__PROMPT__. Would you return the lines that run from the start of the data below to the line with "The government’s inhumane", both included, exactly as written and without pictures?

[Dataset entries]
╭──
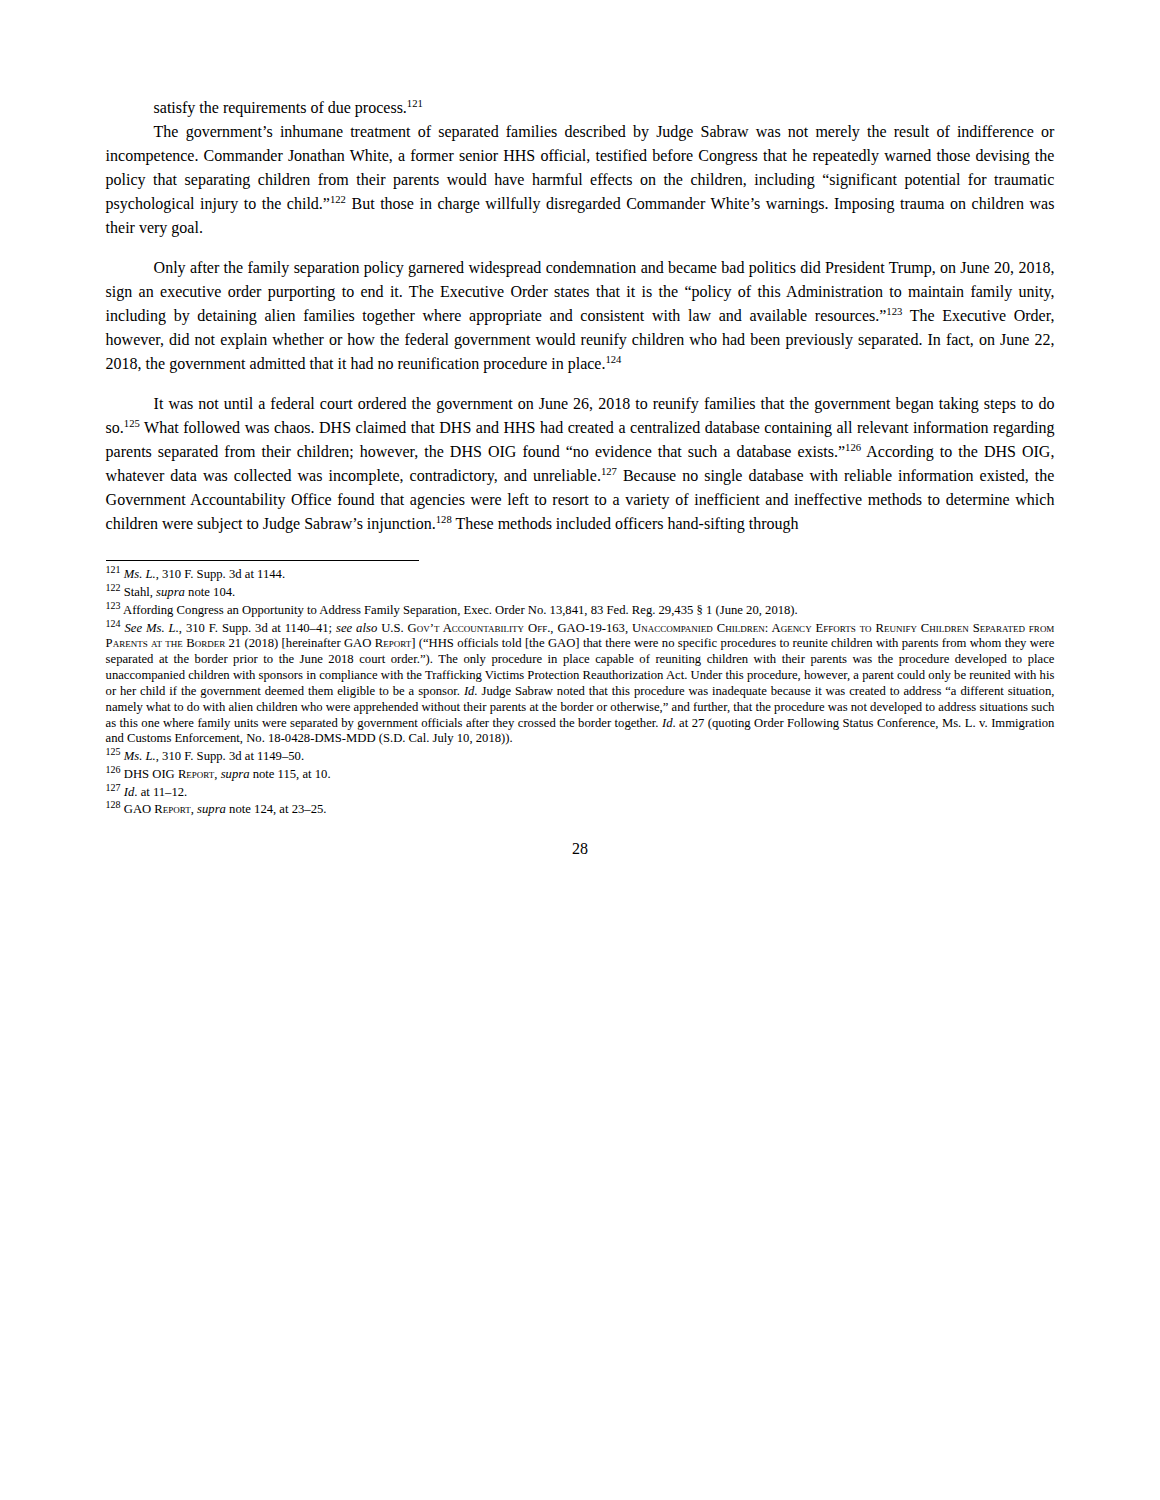satisfy the requirements of due process.121
The government’s inhumane treatment of separated families described by Judge Sabraw was not merely the result of indifference or incompetence. Commander Jonathan White, a former senior HHS official, testified before Congress that he repeatedly warned those devising the policy that separating children from their parents would have harmful effects on the children, including “significant potential for traumatic psychological injury to the child.”122 But those in charge willfully disregarded Commander White’s warnings. Imposing trauma on children was their very goal.
Only after the family separation policy garnered widespread condemnation and became bad politics did President Trump, on June 20, 2018, sign an executive order purporting to end it. The Executive Order states that it is the “policy of this Administration to maintain family unity, including by detaining alien families together where appropriate and consistent with law and available resources.”123 The Executive Order, however, did not explain whether or how the federal government would reunify children who had been previously separated. In fact, on June 22, 2018, the government admitted that it had no reunification procedure in place.124
It was not until a federal court ordered the government on June 26, 2018 to reunify families that the government began taking steps to do so.125 What followed was chaos. DHS claimed that DHS and HHS had created a centralized database containing all relevant information regarding parents separated from their children; however, the DHS OIG found “no evidence that such a database exists.”126 According to the DHS OIG, whatever data was collected was incomplete, contradictory, and unreliable.127 Because no single database with reliable information existed, the Government Accountability Office found that agencies were left to resort to a variety of inefficient and ineffective methods to determine which children were subject to Judge Sabraw’s injunction.128 These methods included officers hand-sifting through
121 Ms. L., 310 F. Supp. 3d at 1144.
122 Stahl, supra note 104.
123 Affording Congress an Opportunity to Address Family Separation, Exec. Order No. 13,841, 83 Fed. Reg. 29,435 § 1 (June 20, 2018).
124 See Ms. L., 310 F. Supp. 3d at 1140–41; see also U.S. Gov’t Accountability Off., GAO-19-163, Unaccompanied Children: Agency Efforts to Reunify Children Separated from Parents at the Border 21 (2018) [hereinafter GAO Report] (“HHS officials told [the GAO] that there were no specific procedures to reunite children with parents from whom they were separated at the border prior to the June 2018 court order.”). The only procedure in place capable of reuniting children with their parents was the procedure developed to place unaccompanied children with sponsors in compliance with the Trafficking Victims Protection Reauthorization Act. Under this procedure, however, a parent could only be reunited with his or her child if the government deemed them eligible to be a sponsor. Id. Judge Sabraw noted that this procedure was inadequate because it was created to address “a different situation, namely what to do with alien children who were apprehended without their parents at the border or otherwise,” and further, that the procedure was not developed to address situations such as this one where family units were separated by government officials after they crossed the border together. Id. at 27 (quoting Order Following Status Conference, Ms. L. v. Immigration and Customs Enforcement, No. 18-0428-DMS-MDD (S.D. Cal. July 10, 2018)).
125 Ms. L., 310 F. Supp. 3d at 1149–50.
126 DHS OIG Report, supra note 115, at 10.
127 Id. at 11–12.
128 GAO Report, supra note 124, at 23–25.
28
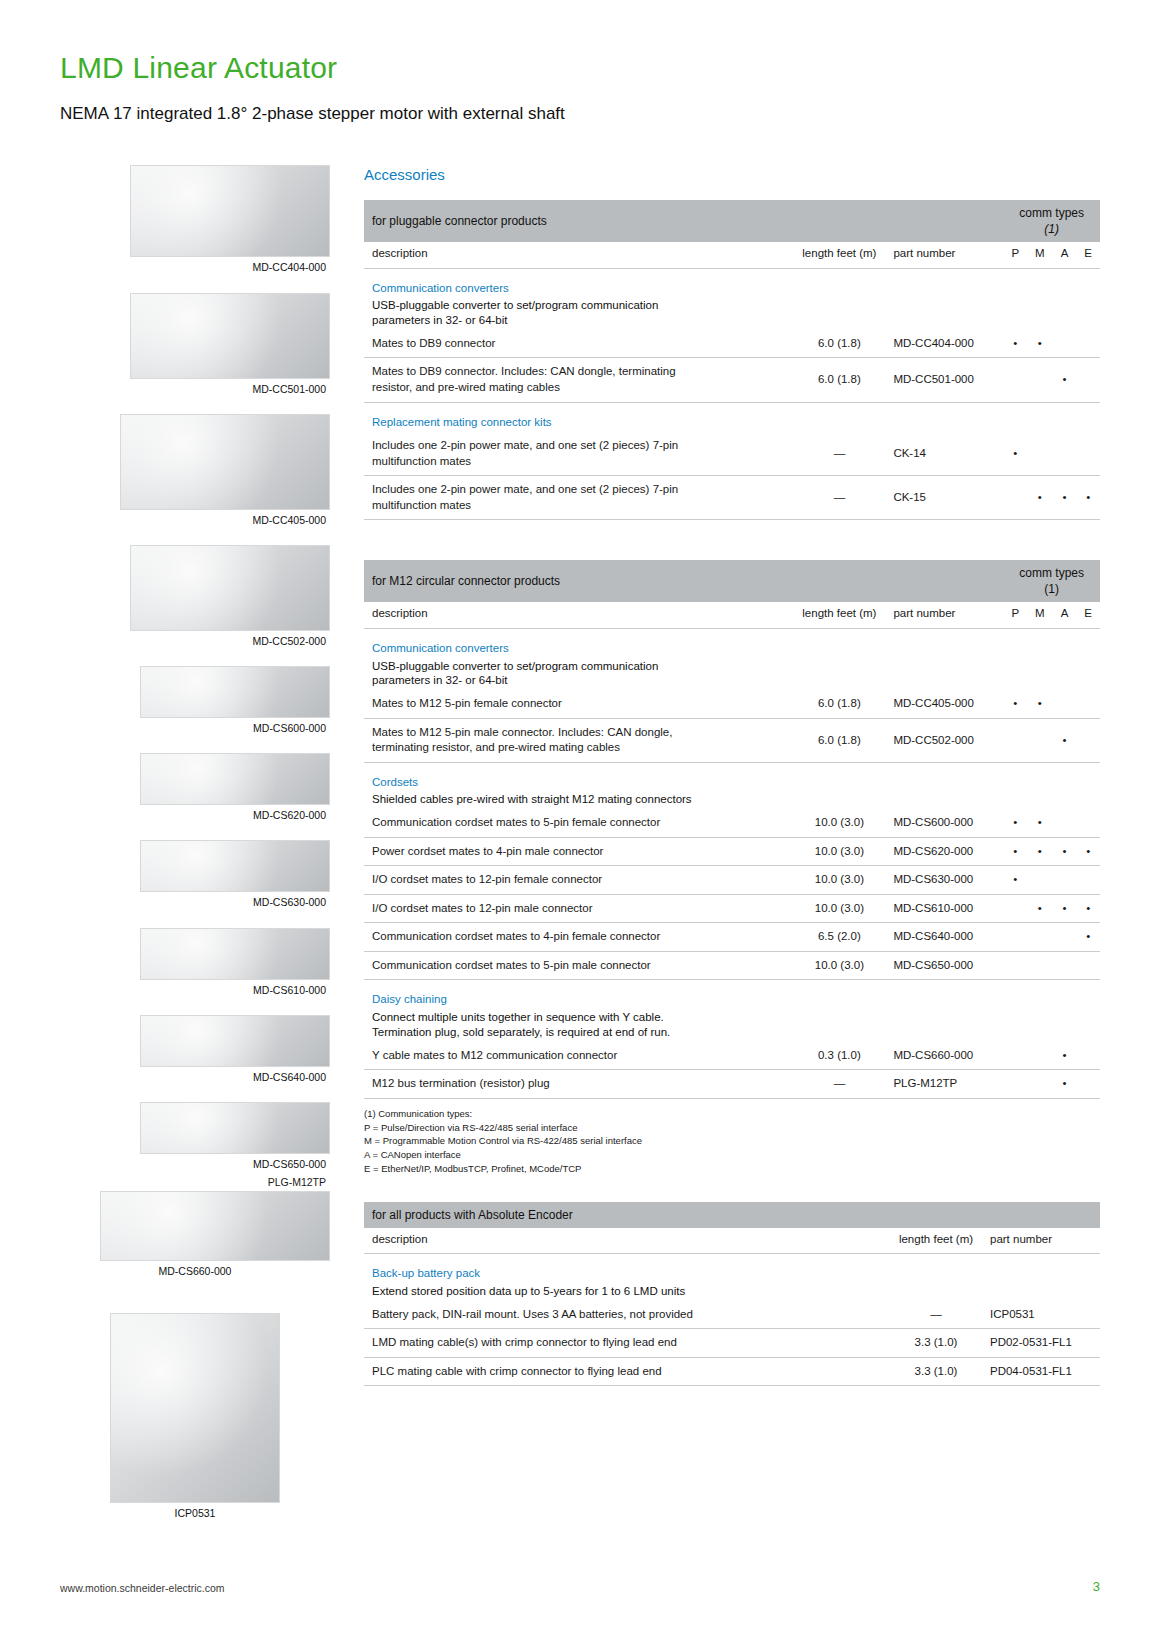LMD Linear Actuator
NEMA 17 integrated 1.8° 2-phase stepper motor with external shaft
MD-CC404-000
MD-CC501-000
MD-CC405-000
MD-CC502-000
MD-CS600-000
MD-CS620-000
MD-CS630-000
MD-CS610-000
MD-CS640-000
MD-CS650-000
PLG-M12TP
MD-CS660-000
ICP0531
Accessories
| for pluggable connector products | comm types (1) |
| --- | --- |
| description | length feet (m) | part number | P | M | A | E |
| Communication converters USB-pluggable converter to set/program communication parameters in 32- or 64-bit |
| Mates to DB9 connector | 6.0 (1.8) | MD-CC404-000 | • | • | | |
| Mates to DB9 connector. Includes: CAN dongle, terminating resistor, and pre-wired mating cables | 6.0 (1.8) | MD-CC501-000 | | | • | |
| Replacement mating connector kits |
| Includes one 2-pin power mate, and one set (2 pieces) 7-pin multifunction mates | — | CK-14 | • | | | |
| Includes one 2-pin power mate, and one set (2 pieces) 7-pin multifunction mates | — | CK-15 | | • | • | • |
| for M12 circular connector products | comm types (1) |
| --- | --- |
| description | length feet (m) | part number | P | M | A | E |
| Communication converters USB-pluggable converter to set/program communication parameters in 32- or 64-bit |
| Mates to M12 5-pin female connector | 6.0 (1.8) | MD-CC405-000 | • | • | | |
| Mates to M12 5-pin male connector. Includes: CAN dongle, terminating resistor, and pre-wired mating cables | 6.0 (1.8) | MD-CC502-000 | | | • | |
| Cordsets Shielded cables pre-wired with straight M12 mating connectors |
| Communication cordset mates to 5-pin female connector | 10.0 (3.0) | MD-CS600-000 | • | • | | |
| Power cordset mates to 4-pin male connector | 10.0 (3.0) | MD-CS620-000 | • | • | • | • |
| I/O cordset mates to 12-pin female connector | 10.0 (3.0) | MD-CS630-000 | • | | | |
| I/O cordset mates to 12-pin male connector | 10.0 (3.0) | MD-CS610-000 | | • | • | • |
| Communication cordset mates to 4-pin female connector | 6.5 (2.0) | MD-CS640-000 | | | | • |
| Communication cordset mates to 5-pin male connector | 10.0 (3.0) | MD-CS650-000 | | | | |
| Daisy chaining Connect multiple units together in sequence with Y cable. Termination plug, sold separately, is required at end of run. |
| Y cable mates to M12 communication connector | 0.3 (1.0) | MD-CS660-000 | | | • | |
| M12 bus termination (resistor) plug | — | PLG-M12TP | | | • | |
(1) Communication types:
P = Pulse/Direction via RS-422/485 serial interface
M = Programmable Motion Control via RS-422/485 serial interface
A = CANopen interface
E = EtherNet/IP, ModbusTCP, Profinet, MCode/TCP
| for all products with Absolute Encoder |
| --- |
| description | length feet (m) | part number |
| Back-up battery pack Extend stored position data up to 5-years for 1 to 6 LMD units |
| Battery pack, DIN-rail mount. Uses 3 AA batteries, not provided | — | ICP0531 |
| LMD mating cable(s) with crimp connector to flying lead end | 3.3 (1.0) | PD02-0531-FL1 |
| PLC mating cable with crimp connector to flying lead end | 3.3 (1.0) | PD04-0531-FL1 |
www.motion.schneider-electric.com
3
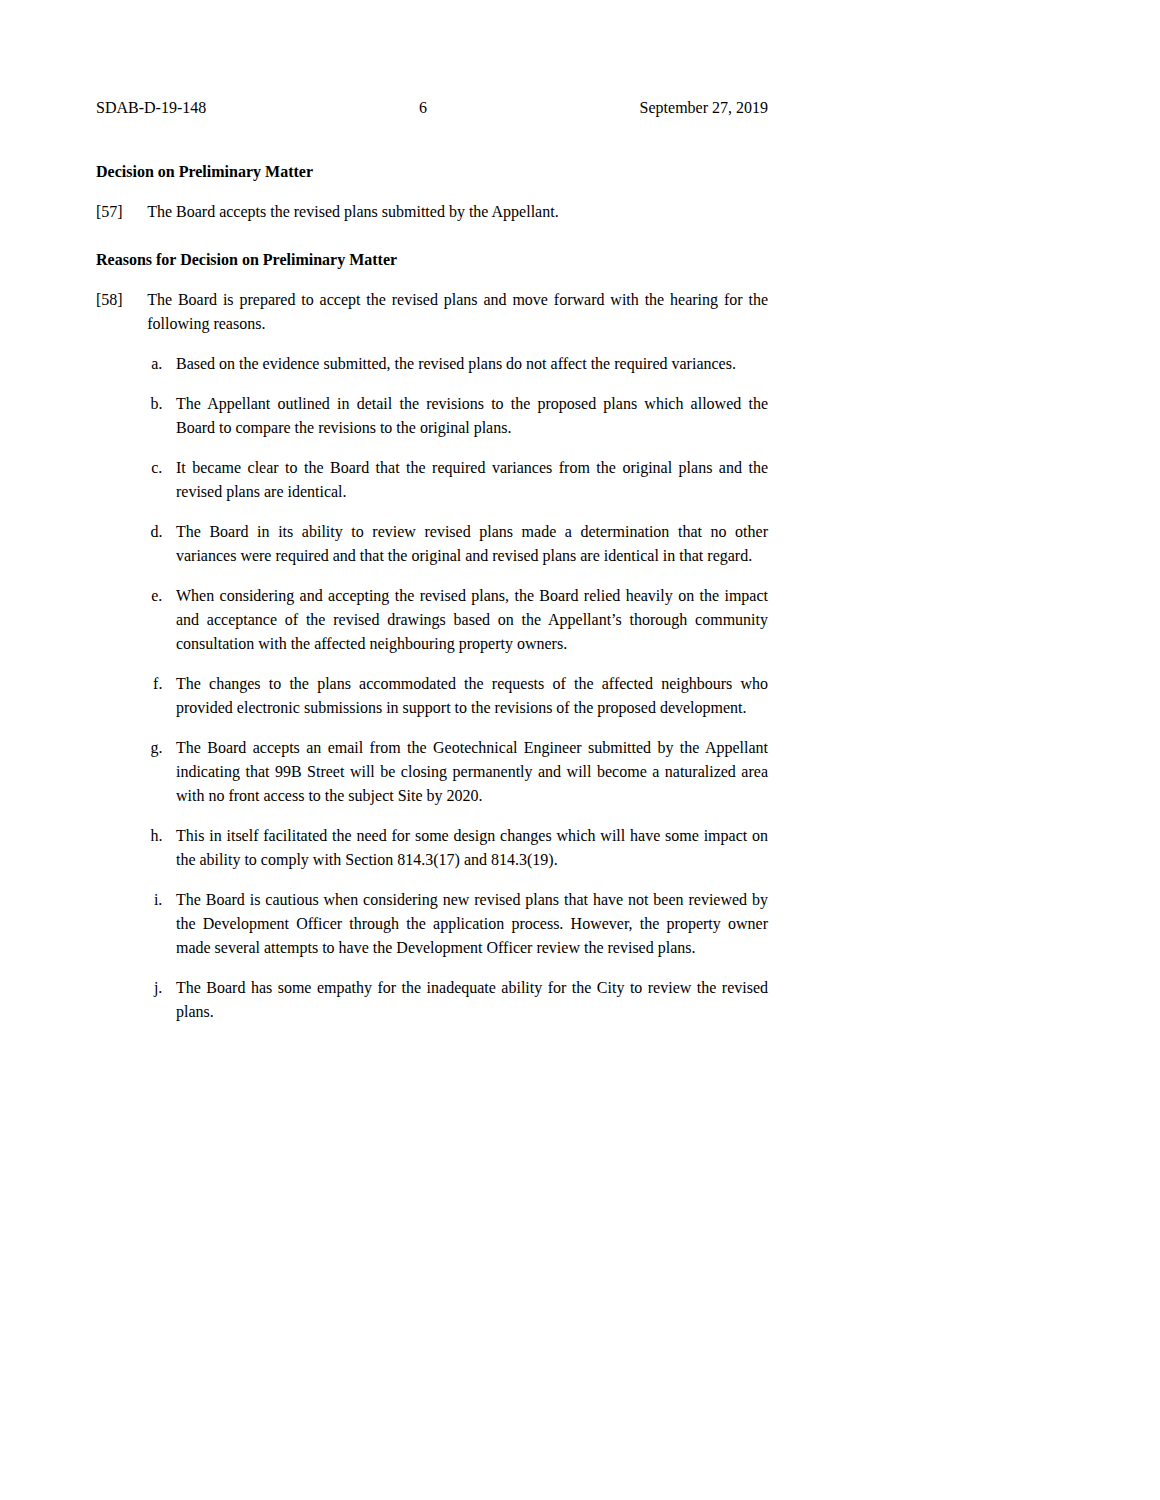SDAB-D-19-148 6 September 27, 2019
Decision on Preliminary Matter
[57]
The Board accepts the revised plans submitted by the Appellant.
Reasons for Decision on Preliminary Matter
[58]
The Board is prepared to accept the revised plans and move forward with the hearing for the following reasons.
Based on the evidence submitted, the revised plans do not affect the required variances.
The Appellant outlined in detail the revisions to the proposed plans which allowed the Board to compare the revisions to the original plans.
It became clear to the Board that the required variances from the original plans and the revised plans are identical.
The Board in its ability to review revised plans made a determination that no other variances were required and that the original and revised plans are identical in that regard.
When considering and accepting the revised plans, the Board relied heavily on the impact and acceptance of the revised drawings based on the Appellant’s thorough community consultation with the affected neighbouring property owners.
The changes to the plans accommodated the requests of the affected neighbours who provided electronic submissions in support to the revisions of the proposed development.
The Board accepts an email from the Geotechnical Engineer submitted by the Appellant indicating that 99B Street will be closing permanently and will become a naturalized area with no front access to the subject Site by 2020.
This in itself facilitated the need for some design changes which will have some impact on the ability to comply with Section 814.3(17) and 814.3(19).
The Board is cautious when considering new revised plans that have not been reviewed by the Development Officer through the application process. However, the property owner made several attempts to have the Development Officer review the revised plans.
The Board has some empathy for the inadequate ability for the City to review the revised plans.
╰──
__RESPONSE AREA__.
satisfy the requirements of due process.121
The government’s inhumane treatment of separated families described by Judge Sabraw was not merely the result of indifference or incompetence. Commander Jonathan White, a former senior HHS official, testified before Congress that he repeatedly warned those devising the policy that separating children from their parents would have harmful effects on the children, including “significant potential for traumatic psychological injury to the child.”122 But those in charge willfully disregarded Commander White’s warnings. Imposing trauma on children was their very goal.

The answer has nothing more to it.